Pecuária

Carne de frango abre as portas para o Brasil em mais de 150 países

13/02/15
A carne de frango é a proteína animal mais consumida no País, atualmente. De acordo com pesquisa encomendada pela Associação Brasileira de Proteína Animal (ABPA), ela está presente em 100% dos lares brasileiros. Com mercado interno garantido, este produto nacional tão querido dos consumidores já conquistou mais de 150 países e pretende crescer ainda mais em 2015.

O cenário de agora para frente deve ser cada vez mais positivo. “A habilitação de novas plantas para exportação a China, juntamente com a manutenção dos níveis dos embarques para a Rússia e outros importantes mercados contribuirão para um crescimento esperado de 3% nos volumes embarcados em 2015, na comparação com o total do ano passado”, espera Francisco Turra, presidente-executivo da ABPA.

Segundo ele, o Brasil está entre os maiores consumidores mundiais. “Temos um consumo per capita equivalente ao dos Estados Unidos e quase duas vezes superior ao consumo médio da União Europeia. Com um consumo tão elevado, a busca das empresas tem se direcionado não apenas a aumentar o consumo per capita, mas, principalmente, a direcionar o consumo a produtos com mais valor agregado.”

Embora a produção do ano passado (12,691 milhões de toneladas) só perca para a registrada em 2011, quando foram produzidas 13,058 milhões de toneladas, as exportações bateram recorde em volume, com 4,1 milhões de toneladas embarcadas.

“O Brasil é, desde 2005, o maior exportador de carne de frango do mundo, embarcando produtos para mais de 150 países.
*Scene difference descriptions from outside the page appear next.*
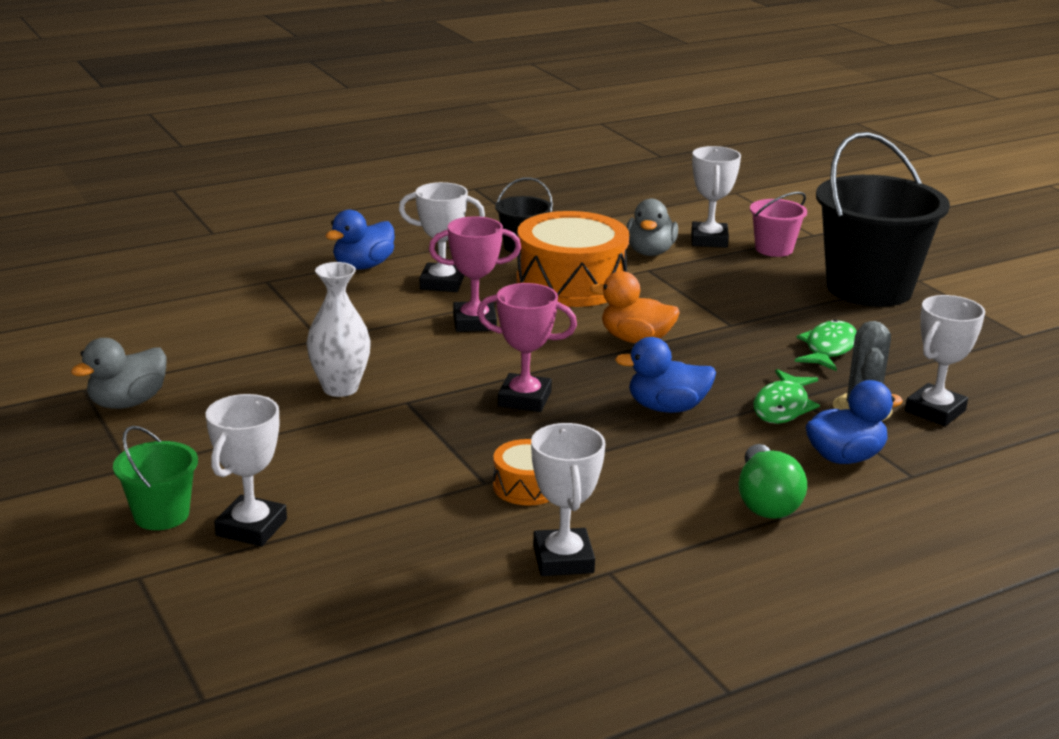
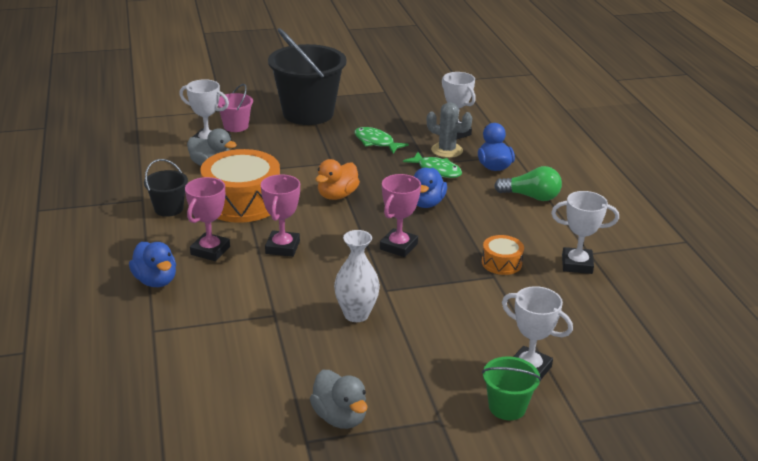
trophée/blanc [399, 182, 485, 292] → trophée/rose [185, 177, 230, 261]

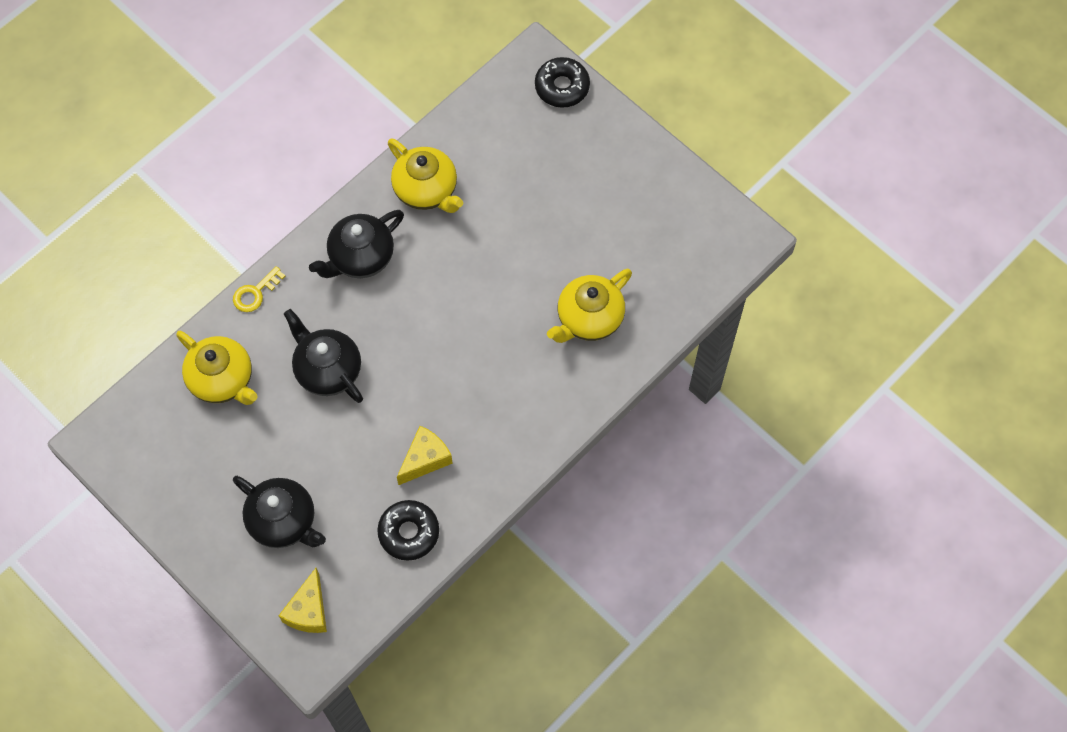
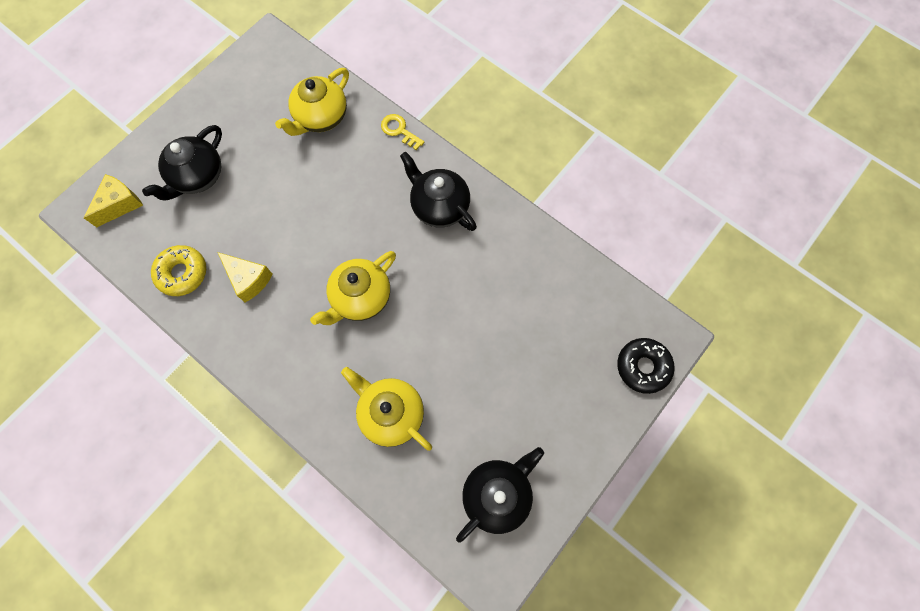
théière/jaune [388, 138, 463, 213] → théière/jaune [310, 251, 396, 325], move
théière/noir [284, 309, 363, 403] → théière/noir [456, 447, 544, 543], move
beignet/noir [377, 500, 439, 561] → beignet/jaune [151, 245, 206, 296]
fromage/jaune [279, 568, 327, 633] → fromage/jaune [84, 174, 143, 227], 120 degrees clockwise

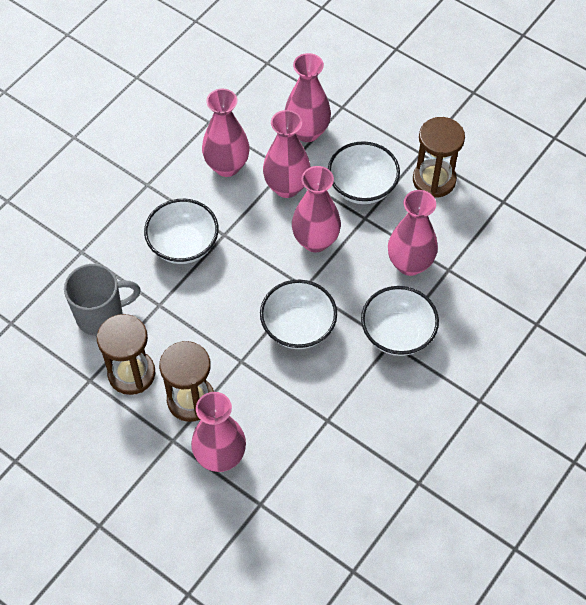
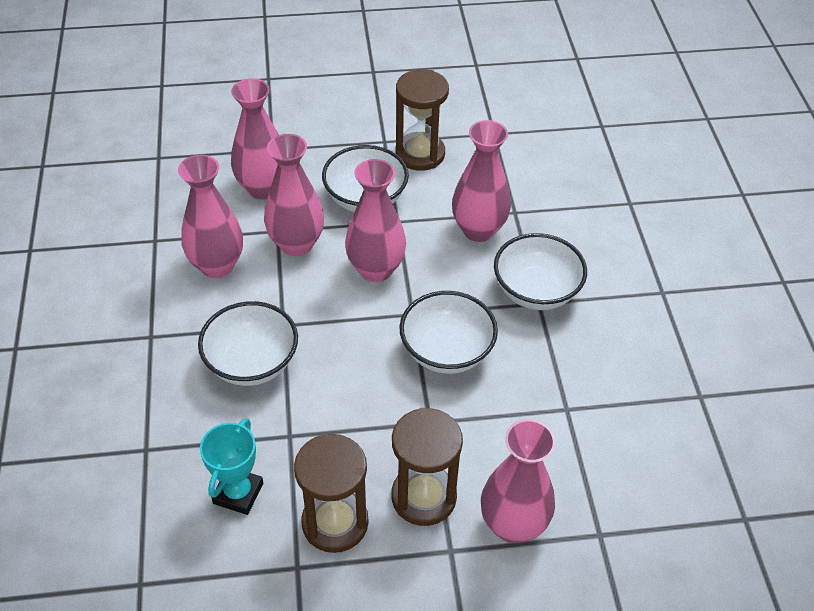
tasse/gris [64, 264, 141, 336] → trophée/turquoise [200, 418, 263, 515]

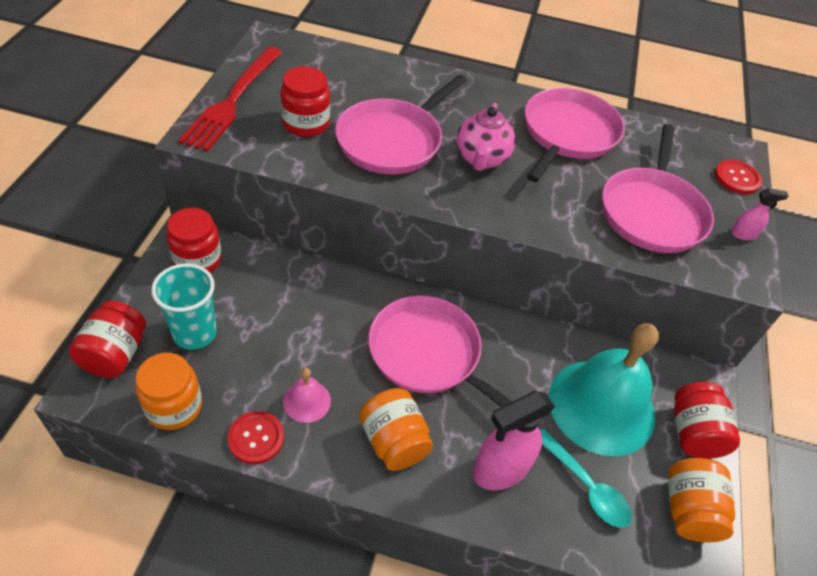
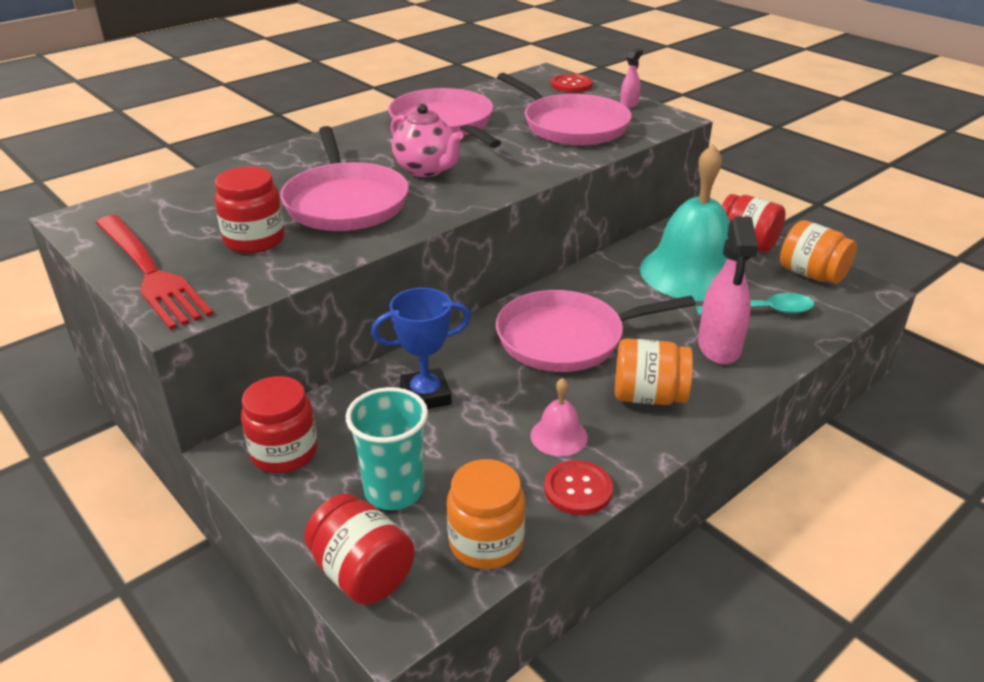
- → trophée/bleu [371, 288, 471, 409]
Em consumo per capita, não temos os dados de 2014 fechados, mas estamos entre os dez maiores consumidores de carne de frango no mundo”, destaca Turra.

MITOS

Conforme o presidente-executivo da ABPA, não é verdade quando dizem que a carne de frango tem hormônios. “É mito, mas persiste no imaginário coletivo a ideia de que se adicionam hormônios na criação de frangos. Como todo animal, ele possui hormônios naturais, mas o que influencia seu crescimento é, principalmente, o melhoramento genético por seleção natural com o cruzamento de animais de melhor ganho de peso, nutrição e manejo adequado. Não há qualquer adição de hormônios em sua criação”, garante.

Turra ainda acrescenta que a presença de hormônio em frangos é um mito utilizado para justificar o crescimento e o menor tempo de abate dos frangos comerciais. “Pesquisas mostram que a seleção genética é responsável por 90% da eficiência no ganho de peso. As evoluções nas áreas da genética, da nutrição com base em dieta balanceada e eficiente, além do manejo nutricional, ambiência e sanitário resultam em uma ave que requer, aproximadamente, um terço do tempo e um terço do total de alimento que uma ave produzida na década de 50, por exemplo.”

CONTROLE SANITÁRIO

Conforme Turra, outro fator importante que favorece a produção e exportação desta proteína animal é o rígido controle sanitário promovido pelo Ministério da Agricultura, Pecuária e Abastecimento (Mapa), por meio do Programa Nacional de Controle de Resíduos e Contaminantes (PNCRC), com análises sobre a ocorrência de resíduos nos produtos– desde a implantação do PNCRC, nunca foram constatadas ocorrências de utilização de hormônios.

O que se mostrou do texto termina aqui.